🤖 AI Summary
This work addresses the challenge of achieving efficient, low-communication-cost distributed semantic communication and function computation under strong privacy guarantees. To this end, the authors propose a Randomized Distributed Function Computation (RDFC) framework, which formulates semantic communication as a generalized remote source coding problem wherein transmitters send only the minimal information required for receivers to compute randomized functions of the input data, while embedding local differential privacy mechanisms. The framework innovatively unifies semantic communication and privacy protection without requiring shared randomness, yet still satisfies rigorous privacy guarantees; it further demonstrates that shared randomness can substantially reduce communication rates. Theoretical analysis leverages strong coordination measures, Wyner’s common information, numerical optimization over continuous variables, and finite blocklength techniques. Experiments show that with sufficient shared randomness, communication rates drop by two orders of magnitude below the Wyner common information point, while even without shared randomness, performance significantly surpasses lossless transmission, and the privacy parameter converges exponentially with input length in non-asymptotic regimes.
📝 Abstract
We establish the randomized distributed function computation (RDFC) framework, in which a sender transmits just enough information for a receiver to generate a randomized function of the input data. Describing RDFC as a form of semantic communication, which can be essentially seen as a generalized remote-source-coding problem, we show that security and privacy constraints naturally fit this model, as they generally require a randomization step. Using strong coordination metrics, we ensure (local differential) privacy for every input sequence and prove that such guarantees can be met even when no common randomness is shared between the transmitter and receiver.

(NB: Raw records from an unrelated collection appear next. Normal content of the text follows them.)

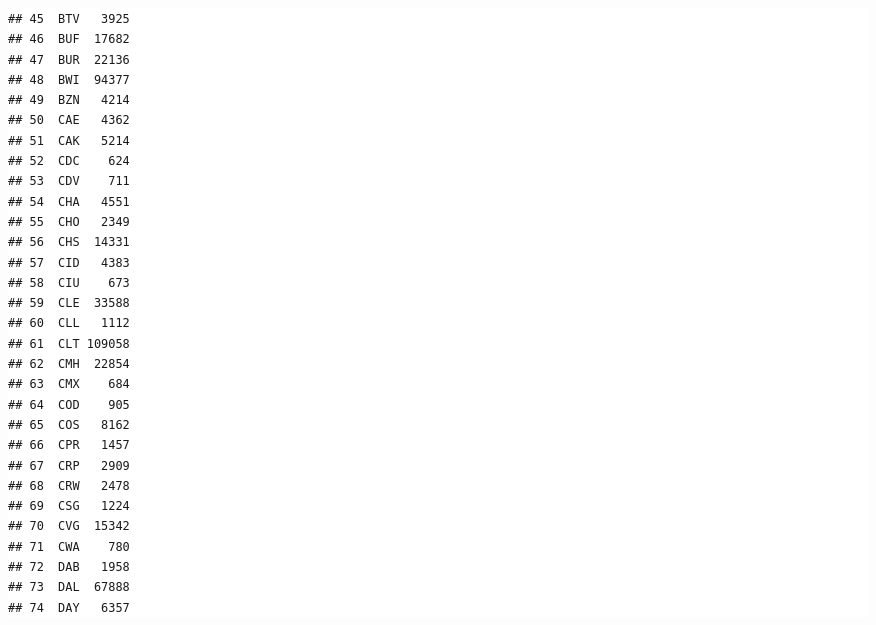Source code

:     ## 45  BTV   3925
    ## 46  BUF  17682
    ## 47  BUR  22136
    ## 48  BWI  94377
    ## 49  BZN   4214
    ## 50  CAE   4362
    ## 51  CAK   5214
    ## 52  CDC    624
    ## 53  CDV    711
    ## 54  CHA   4551
    ## 55  CHO   2349
    ## 56  CHS  14331
    ## 57  CID   4383
    ## 58  CIU    673
    ## 59  CLE  33588
    ## 60  CLL   1112
    ## 61  CLT 109058
    ## 62  CMH  22854
    ## 63  CMX    684
    ## 64  COD    905
    ## 65  COS   8162
    ## 66  CPR   1457
    ## 67  CRP   2909
    ## 68  CRW   2478
    ## 69  CSG   1224
    ## 70  CVG  15342
    ## 71  CWA    780
    ## 72  DAB   1958
    ## 73  DAL  67888
    ## 74  DAY   6357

This work provides lower bounds on Wyner's common information (WCI), which is the communication cost when common randomness is absent, and proposes numerical techniques to evaluate the other corner point of the RDFC rate region for continuous-alphabet random variables with unlimited shared randomness. Experiments illustrate that a sufficient amount of common randomness can reduce the semantic communication rate by up to two orders of magnitude compared to the WCI point, while RDFC without any shared randomness still outperforms lossless transmission by a large margin. A finite blocklength analysis further confirms that the privacy parameter gap between the asymptotic and non-asymptotic RDFC methods closes exponentially fast with input length. Our results position RDFC as an energy-efficient semantic communication strategy for privacy-aware distributed computation systems.